En esas condiciones, ni siquiera un aumento de las temperaturas tan grave como el de la peor previsión del Panel Intergubernamental contra el Cambio Climático pondría en peligro nuestra capacidad de alimentar a toda la población mundial.

El reto no consiste en gastar 180.000 millones de dólares para atajar las emisiones de carbono, tal como propone Kyoto; el reto de una agricultura más eficiente sólo es alcanzable si se invierte más dinero en ciencia y tecnología de los alimentos, se olvidan los complejos antitransgénicos y se favorece el libre comercio, huyendo del fantasma del proteccionismo que suele acompañar a todas las amenazas ecologistas.

Las crisis ambientales son consecuencia de muchos factores: relación entre población y recursos, migración, preferencias en el consumo de determinados productos, avance tecnológico, etc. Las primeras pueden tener efectos catastróficos, pero las dos últimas pueden actuar como sabios factores de corrección.

Si miramos hacia atrás en la historia nos damos cuenta de que, en la mayoría de los casos, la tecnología ha servido para compensar los efectos negativos del resto de factores. Ausubel está convencido de que nuestra civilización puede alimentar a 20.000 millones de personas y, de paso, mejorar las condiciones ambientales. "La tecnología ha liberado a los seres humanos de la esclavitud del medio ambiente –dice–. Y ahora podemos utilizarla para liberar al medio ambiente del efecto de los seres humanos".

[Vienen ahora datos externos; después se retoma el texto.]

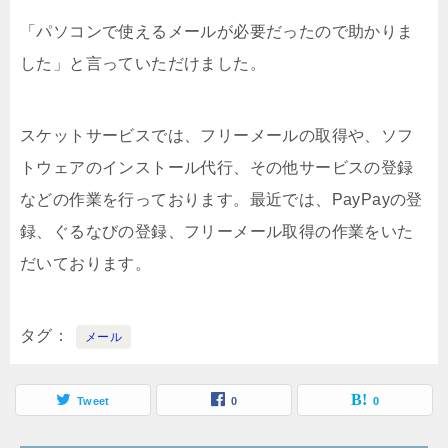
「パソコンで使えるメールが必要だったので助かりま
した」と言っていただけました。
スケットサービスでは、フリーメールの取得や、ソフ
トウェアのインストール代行、その他サービスの登録
などの作業を行っております。最近では、PayPayの登
録、ぐるなびの登録、フリーメール取得の作業をいた
だいております。
タグ
メール
Tweet
0
0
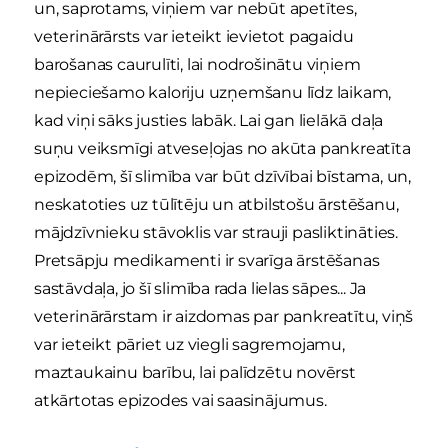
un, saprotams, viņiem var nebūt apetītes,
veterinārārsts var ieteikt ievietot pagaidu
barošanas caurulīti, lai nodrošinātu viņiem
nepieciešamo kaloriju uzņemšanu līdz laikam,
kad viņi sāks justies labāk. Lai gan lielākā daļa
suņu veiksmīgi atveseļojas no akūta pankreatīta
epizodēm, šī slimība var būt dzīvībai bīstama, un,
neskatoties uz tūlītēju un atbilstošu ārstēšanu,
mājdzīvnieku stāvoklis var strauji pasliktināties.
Pretsāpju medikamenti ir svarīga ārstēšanas
sastāvdaļa, jo šī slimība rada lielas sāpes... Ja
veterinārārstam ir aizdomas par pankreatītu, viņš
var ieteikt pāriet uz viegli sagremojamu,
maztaukainu barību, lai palīdzētu novērst
atkārtotas epizodes vai saasinājumus.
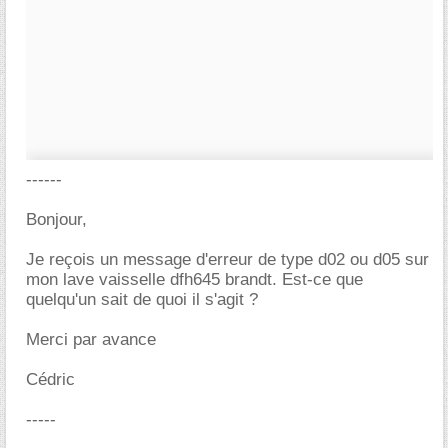
------
Bonjour,
Je reçois un message d'erreur de type d02 ou d05 sur
mon lave vaisselle dfh645 brandt. Est-ce que
quelqu'un sait de quoi il s'agit ?
Merci par avance
Cédric
-----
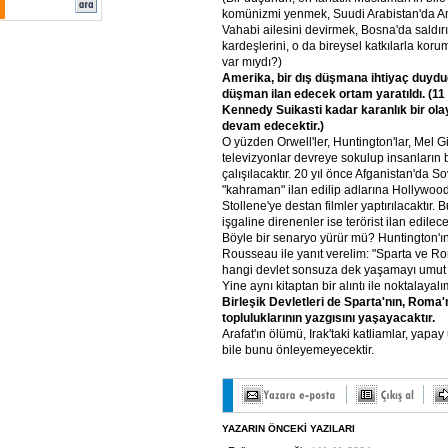
komünizmi yenmek, Suudi Arabistan'da Ame
Vahabi ailesini devirmek, Bosna'da saldırı
kardeşlerini, o da bireysel katkılarla koru
var mıydı?)
Amerika, bir dış düşmana ihtiyaç duyd
düşman ilan edecek ortam yaratıldı. (11
Kennedy Suikasti kadar karanlık bir ol
devam edecektir.)
O yüzden Orwell'ler, Huntington'lar, Mel Gi
televizyonlar devreye sokulup insanların
çalışılacaktır. 20 yıl önce Afganistan'da S
"kahraman" ilan edilip adlarına Hollywood
Stollene'ye destan filmler yaptırılacaktır. 
işgaline direnenler ise terörist ilan edilecek
Böyle bir senaryo yürür mü? Huntington'ın 
Rousseau ile yanıt verelim: "Sparta ve Ro
hangi devlet sonsuza dek yaşamayı umut e
Yine aynı kitaptan bir alıntı ile noktalayalı
Birleşik Devletleri de Sparta'nın, Roma'
topluluklarının yazgısını yaşayacaktır.
Arafat'ın ölümü, Irak'taki katliamlar, yapay
bile bunu önleyemeyecektir.
YAZARIN ÖNCEKİ YAZILARI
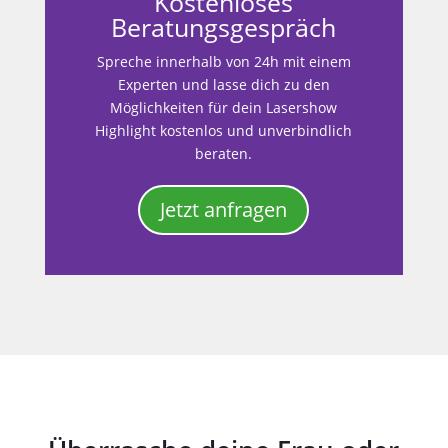
Kostenloses
Beratungsgespräch
Spreche innerhalb von 24h mit einem
Experten und lasse dich zu den
Möglichkeiten für dein Lasershow
Highlight kostenlos und unverbindlich
beraten.
Jetzt anfragen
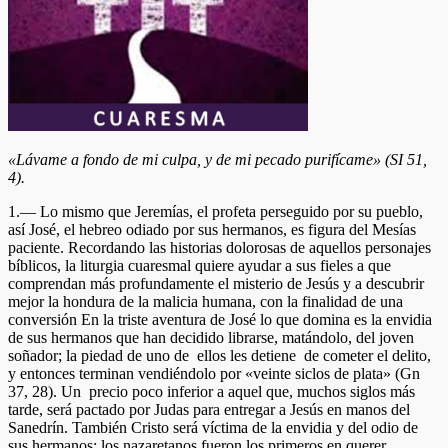
«Lávame a fondo de mi culpa, y de mi pecado purifícame» (SI 51,
4).
1.— Lo mismo que Jeremías, el profeta perseguido por su pueblo,
así José, el hebreo odiado por sus hermanos, es figura del Mesías
paciente. Recordando las historias dolorosas de aquellos personajes
bíblicos, la liturgia cuaresmal quiere ayudar a sus fieles a que
comprendan más profundamente el misterio de Jesús y a descubrir
mejor la hondura de la malicia humana, con la finalidad de una
conversión En la triste aventura de José lo que domina es la envidia
de sus hermanos que han decidido librarse, matándolo, del joven
soñador; la piedad de uno de ellos les detiene de cometer el delito,
y entonces terminan vendiéndolo por «veinte siclos de plata» (Gn
37, 28). Un precio poco inferior a aquel que, muchos siglos más
tarde, será pactado por Judas para entregar a Jesús en manos del
Sanedrín. También Cristo será víctima de la envidia y del odio de
sus hermanos: los nazaretanos fueron los primeros en querer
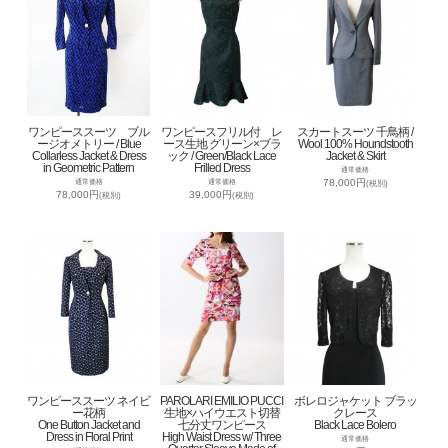
ワンピーススーツ ブル
ワンピースフリル付 レ
スカートスーツ 千鳥柄 /
ージオメトリー / Blue
ース生地 グリーン×ブラ
Wool 100% Houndstooth
Collarless Jacket & Dress
ック / Green/Black Lace
Jacket & Skirt
in Geometric Pattern
Frilled Dress
通常価格
78,000円
通常価格
通常価格
(税別)
78,000円
39,000円
(税別)
(税別)
ワンピーススーツ ネイビ
PAROLARI EMILIO PUCCI
ボレロジャケット ブラッ
ー花柄
生地×ハイウエスト切替
クレース
One Button Jacket and
七分丈ワンピース
Black Lace Bolero
Dress in Floral Print
High Waist Dress w/ Three
通常価格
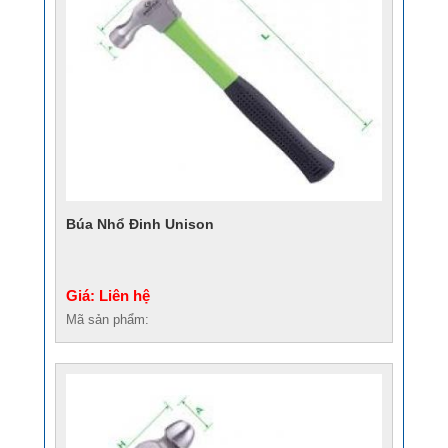
Búa Nhổ Đinh Unison
Giá: Liên hệ
Mã sản phẩm:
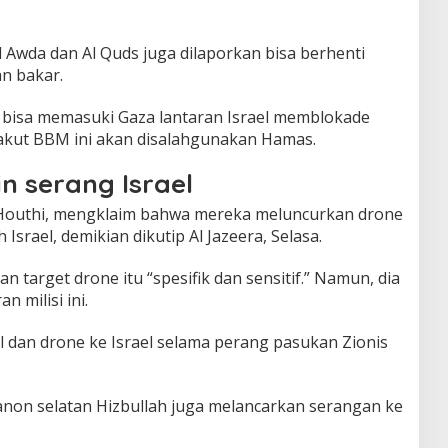
l Awda dan Al Quds juga dilaporkan bisa berhenti
n bakar.
 bisa memasuki Gaza lantaran Israel memblokade
 takut BBM ini akan disalahgunakan Hamas.
ain serang Israel
, Houthi, mengklaim bahwa mereka meluncurkan drone
srael, demikian dikutip Al Jazeera, Selasa.
 target drone itu “spesifik dan sensitif.” Namun, dia
n milisi ini.
l dan drone ke Israel selama perang pasukan Zionis
banon selatan Hizbullah juga melancarkan serangan ke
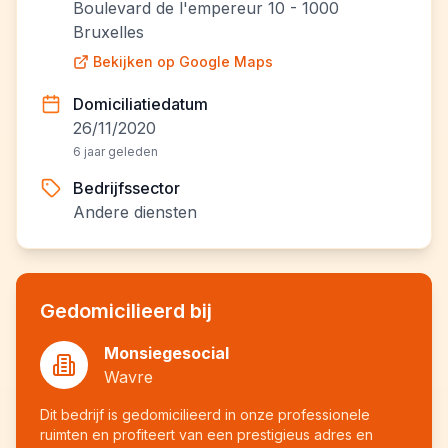
Boulevard de l'empereur 10 - 1000
Bruxelles
Bekijken op Google Maps
Domiciliatiedatum
26/11/2020
6 jaar geleden
Bedrijfssector
Andere diensten
Gedomicilieerd bij
Monsiegesocial
Wavre
Dit bedrijf is gedomicilieerd in onze professionele
ruimten en profiteert van een prestigieus adres en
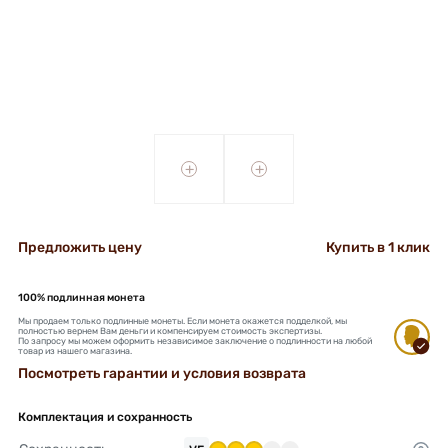
+
+
Предложить цену
Купить в 1 клик
100% подлинная монета
Мы продаем только подлинные монеты. Если монета окажется подделкой, мы
полностью вернем Вам деньги и компенсируем стоимость экспертизы.
По запросу мы можем оформить независимое заключение о подлинности на любой
товар из нашего магазина.
Посмотреть гарантии и условия возврата
Комплектация и сохранность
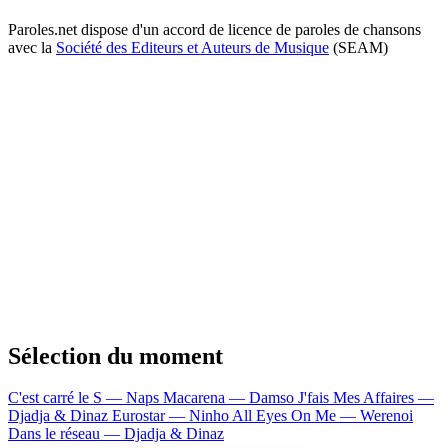
Paroles.net dispose d'un accord de licence de paroles de chansons
avec la
Société des Editeurs et Auteurs de Musique
(SEAM)
Sélection du moment
C'est carré le S — Naps
Macarena — Damso
J'fais Mes Affaires —
Djadja & Dinaz
Eurostar — Ninho
All Eyes On Me — Werenoi
Dans le réseau — Djadja & Dinaz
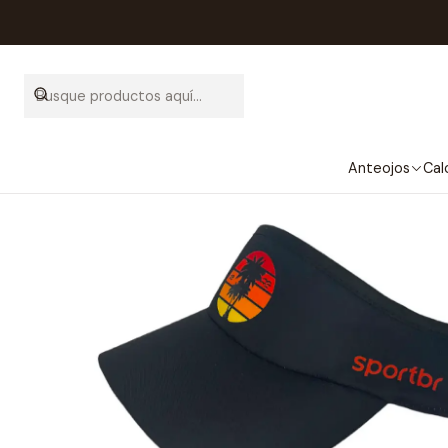
Anteojos
Cal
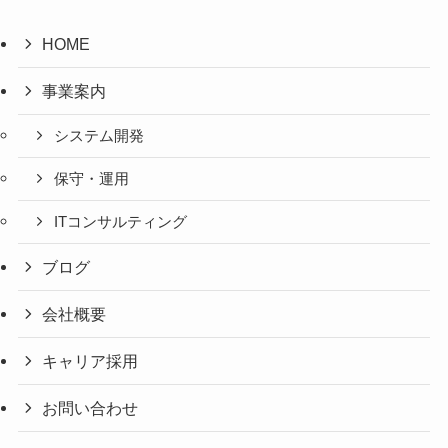
HOME
事業案内
システム開発
保守・運用
ITコンサルティング
ブログ
会社概要
キャリア採用
お問い合わせ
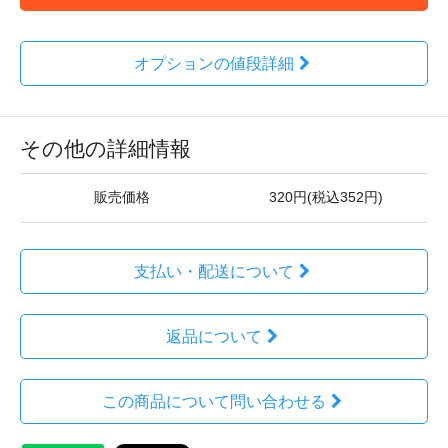
オプションの値段詳細
その他の詳細情報
販売価格
320円(税込352円)
支払い・配送について
返品について
この商品について問い合わせる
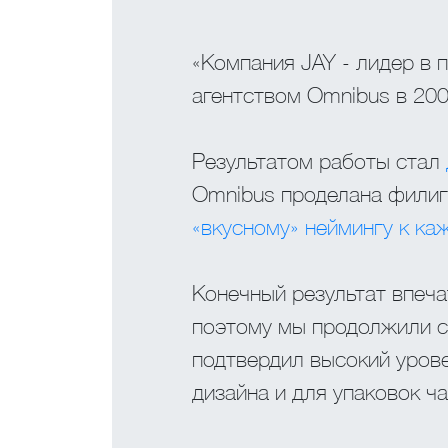
«Компания JAY - лидер в 
агентством Omnibus в 200
Результатом работы стал
Omnibus проделана филигр
«вкусному» неймингу к ка
Конечный результат впеча
поэтому мы продолжили с
подтвердил высокий уров
дизайна и для упаковок чая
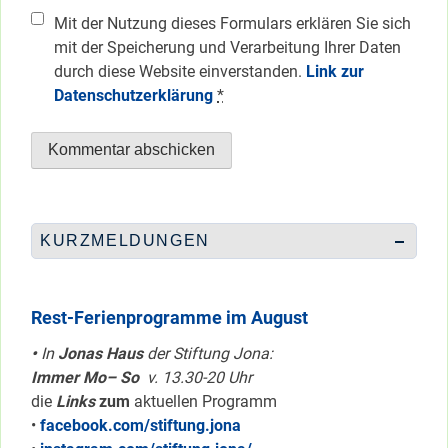
Mit der Nutzung dieses Formulars erklären Sie sich
mit der Speicherung und Verarbeitung Ihrer Daten
durch diese Website einverstanden.
Link zur
Datenschutzerklärung
*
KURZMELDUNGEN
Rest-Ferienprogramme im August
•
In
Jonas Haus
der Stiftung Jona:
Immer Mo– So
v. 13.30-20 Uhr
die
Links
zum
aktuellen Programm
•
facebook.com/stiftung.jona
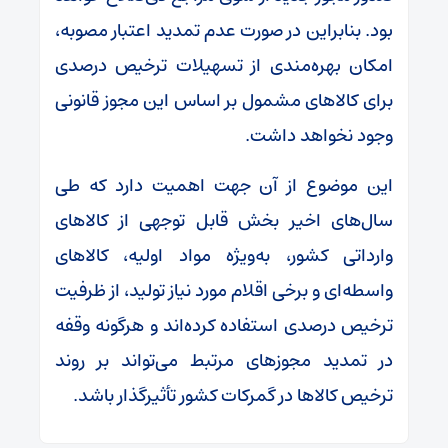
بود. بنابراین در صورت عدم تمدید اعتبار مصوبه،
امکان بهره‌مندی از تسهیلات ترخیص درصدی
برای کالاهای مشمول بر اساس این مجوز قانونی
وجود نخواهد داشت.
این موضوع از آن جهت اهمیت دارد که طی
سال‌های اخیر بخش قابل توجهی از کالاهای
وارداتی کشور، به‌ویژه مواد اولیه، کالاهای
واسطه‌ای و برخی اقلام مورد نیاز تولید، از ظرفیت
ترخیص درصدی استفاده کرده‌اند و هرگونه وقفه
در تمدید مجوزهای مرتبط می‌تواند بر روند
ترخیص کالاها در گمرکات کشور تأثیرگذار باشد.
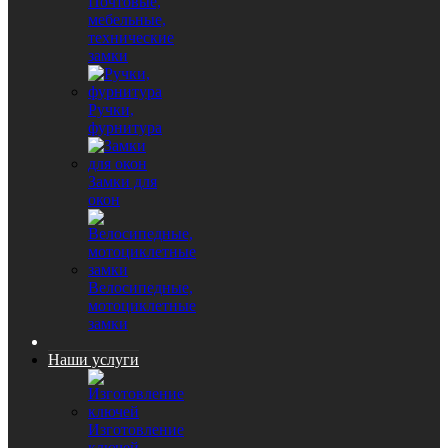
Почтовые,
мебельные,
технические
замки
Ручки,
фурнитура
Замки для
окон
Велосипедные,
мотоциклетные
замки
Наши услуги
Изготовление
ключей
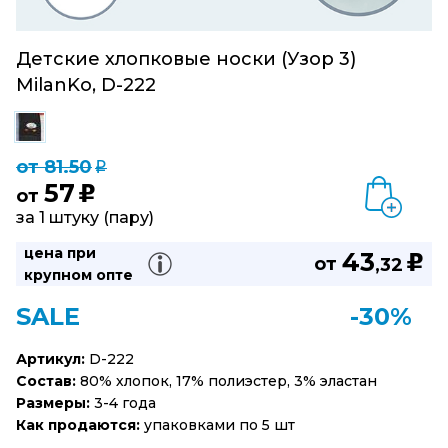
Детские хлопковые носки (Узор 3)
MilanKo, D-222
от 81.50
q
57
u
от
за 1 штуку (пару)
цена при
43
u
от
,32
крупном опте
SALE
-30%
Артикул:
D-222
Состав:
80% хлопок, 17% полиэстер, 3% эластан
Размеры:
3-4 года
Как продаются:
упаковками по 5 шт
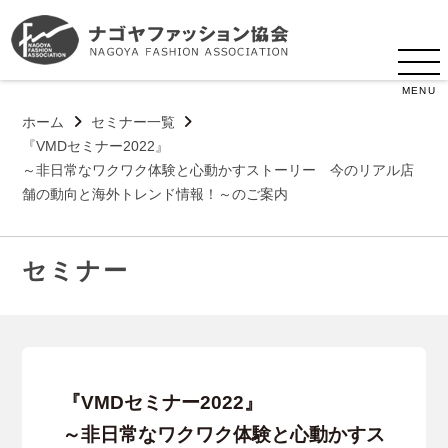
MENU
ホーム
セミナー一覧
『VMDセミナー2022』
～非日常なワクワク体験と心動かすストーリー 今のリアル店
舗の動向と海外トレンド情報！～のご案内
セミナー
『VMDセミナー2022』
～非日常なワクワク体験と心動かすス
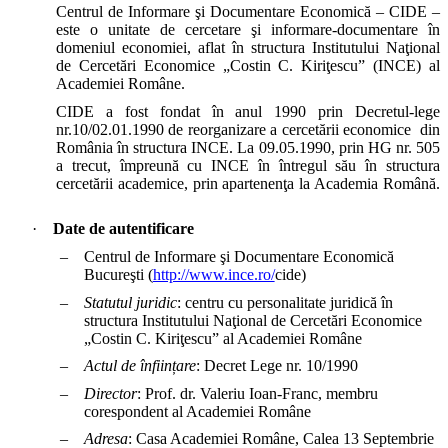
Centrul de Informare şi Documentare Economică – CIDE –
este o unitate de cercetare şi informare-documentare în
domeniul economiei, aflat în structura Institutului Naţional
de Cercetări Economice „Costin C. Kiriţescu” (INCE) al
Academiei Române.
CIDE a fost fondat în anul 1990 prin Decretul-lege
nr.10/02.01.1990 de reorganizare a cercetării economice din
România în structura INCE. La 09.05.1990, prin HG nr. 505
a trecut, împreună cu INCE în întregul său în structura
cercetării academice, prin apartenenţa la Academia Română.
·
Date de autentificare
‒
Centrul de Informare şi Documentare Economică
Bucureşti (
http://www.ince.ro/
cide)
‒
Statutul juridic
: centru cu
personalitate juridică în
structura Institutului Naţional de Cercetări Economice
„Costin C. Kiriţescu” al Academiei Române
‒
Actul de înființare
: Decret Lege nr. 10/1990
‒
Director
: Prof. dr. Valeriu Ioan-Franc, membru
corespondent al Academiei Române
‒
Adresa
: Casa Academiei Române, Calea 13 Septembrie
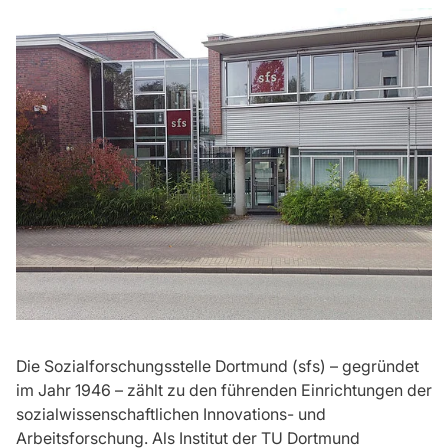
Die Sozialforschungsstelle Dortmund (sfs) – gegründet
im Jahr 1946 – zählt zu den führenden Einrichtungen der
sozialwissenschaftlichen Innovations- und
Arbeitsforschung. Als Institut der TU Dortmund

Su confianza en la ciencia, el progreso y el ingenio humano en libertad es compartida por muchos. No por aquellos que se empeñan en pagar los errores del pasado a golpe de ecotasas, industrias subsidiadas, protocolos incumplibles y eslóganes de demagogia verde. Ni Obama, ni Brown ni Zapatero nos van a sacar de ésta. Si hay alguien capaz de hacerlo, seguro que está trabajando anónimamente en algún laboratorio. Ese mismo laboratorio al que, para colmo, ahora le quieren reducir su feble presupuesto.